Huge recruitment drives by the NHS, civil service, police and state schools boosted public sector employment by 86,000 to an eight-year high of 5.3 million, the Office for National Statistics (ONS) said.
It said the increase was "unusually large" given that public sector employment is just a fifth of the private sector. There was a 1.7 per cent increase for the year to June 2002 on the previous 12 months in public sector jobs and follows a 2.3 per cent increase in the previous year. This compared with a 0.4 per cent rise in private sector job creation last year and a fall of 0.1 per cent in the previous year.
In all public sector employment has risen 2 per cent during the last two years, compared to an anaemic 0.16 per cent increase in the private sector.
The ONS said the growth in public sector employment could be even higher as some private sector workers, such as agency nurses, are classed as private even though they are paid by the NHS.
The Conservatives said there was little evidence of an improvement in services despite the creation of 354,000 public-sector jobs since 1998. Michael Howard, the shadow Chancellor, said: "Labour is taxing and spending and failing. Hospital waiting lists are still over a million, violent crime is rising and school truancy rates are up."
He highlighted research by the European Central Bank that found wide variations in the value for money taxpayers get from public services in different countries. The bank said the UK's public sector was as much as 20 per cent more inefficient than those in the US, Japan and Australia - although better than the European average.
"Gordon Brown [the Chancellor] is misspending billions of pounds of taxpayers' money," Mr Howard said. Economists in the City said the reports added to fears the Government was too reliant on its spending plans to keep the economy afloat.

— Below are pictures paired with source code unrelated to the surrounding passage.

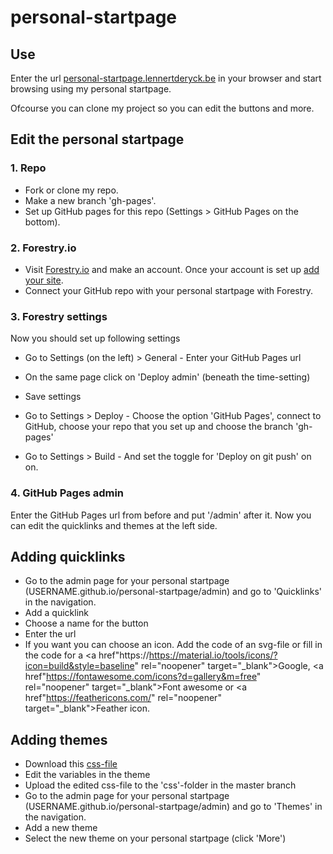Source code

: # personal-startpage
## Use
Enter the url <a href="https://personal-startpage.lennertderyck.be" target="_blank" rel="noopener">personal-startpage.lennertderyck.be</a> in your browser and start browsing using my personal startpage.

Ofcourse you can clone my project so you can edit the buttons and more.

## Edit the personal startpage
### 1. Repo
- Fork or clone my repo.
- Make a new branch 'gh-pages'.
- Set up GitHub pages for this repo (Settings > GitHub Pages on the bottom).

### 2. Forestry.io
- Visit <a href="https://forestry.io/signup" target="_blank" rel="noopener">Forestry.io</a> and make an account.
Once your account is set up <a href="https://app.forestry.io/dashboard/#/add-site" target="_blank" rel="noopener">add your site</a>.
- Connect your GitHub repo with your personal startpage with Forestry.


### 3. Forestry settings
Now you should set up following settings
- Go to Settings (on the left) > General - Enter your GitHub Pages url
- On the same page click on 'Deploy admin' (beneath the time-setting)
- Save settings

- Go to Settings > Deploy - Choose the option 'GitHub Pages', connect to GitHub, choose your repo that you set up and choose the branch 'gh-pages'

- Go to Settings > Build - And set the toggle for 'Deploy on git push' on on.

### 4. GitHub Pages admin
Enter the GitHub Pages url from before and put '/admin' after it.
Now you can edit the quicklinks and themes at the left side.

## Adding quicklinks
- Go to the admin page for your personal startpage (USERNAME.github.io/personal-startpage/admin) and go to 'Quicklinks' in the navigation.
- Add a quicklink
- Choose a name for the button
- Enter the url
- If you want you can choose an icon. Add the code of an svg-file or fill in the code for a <a href"https://https://material.io/tools/icons/?icon=build&style=baseline" rel="noopener" target="_blank">Google</a>, <a href"https://fontawesome.com/icons?d=gallery&m=free" rel="noopener" target="_blank">Font awesome</a> or <a href"https://feathericons.com/" rel="noopener" target="_blank">Feather</a> icon.

## Adding themes
- Download this <a href="https://raw.githubusercontent.com/lennertderyck/personal-startpage/version-3.0-jekyll/css/theme-2f3132.css" target="_blank" rel="noopener">css-file</a>
- Edit the variables in the theme
- Upload the edited css-file to the 'css'-folder in the master branch
- Go to the admin page for your personal startpage (USERNAME.github.io/personal-startpage/admin) and go to 'Themes' in the navigation.
- Add a new theme
- Select the new theme on your personal startpage (click 'More')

Michael Saunders, an economist at Citigroup, said unemployment would be almost 200,000 higher without the increase in public sector jobs. "The real question is how sustainable it is given the fiscal position," he said.
Several organisations have warned the Chancellor will be forced to find billions of extra pounds because of a shortfall in tax revenue. Mr Saunders said the growth in job creation would come to a halt if the public finance deficit started to run out of control. "We cannot view the public sector as being a sustainable source of jobs growth," he said.
However, the Government has pointed out that Britain's unemployment rate at 5.0 per cent is the lowest of the Group of Seven rich nations. It also says a huge growth in part-time employment, which hit an all-time high in June, shows that Britain's economy is more flexible than it was in the past.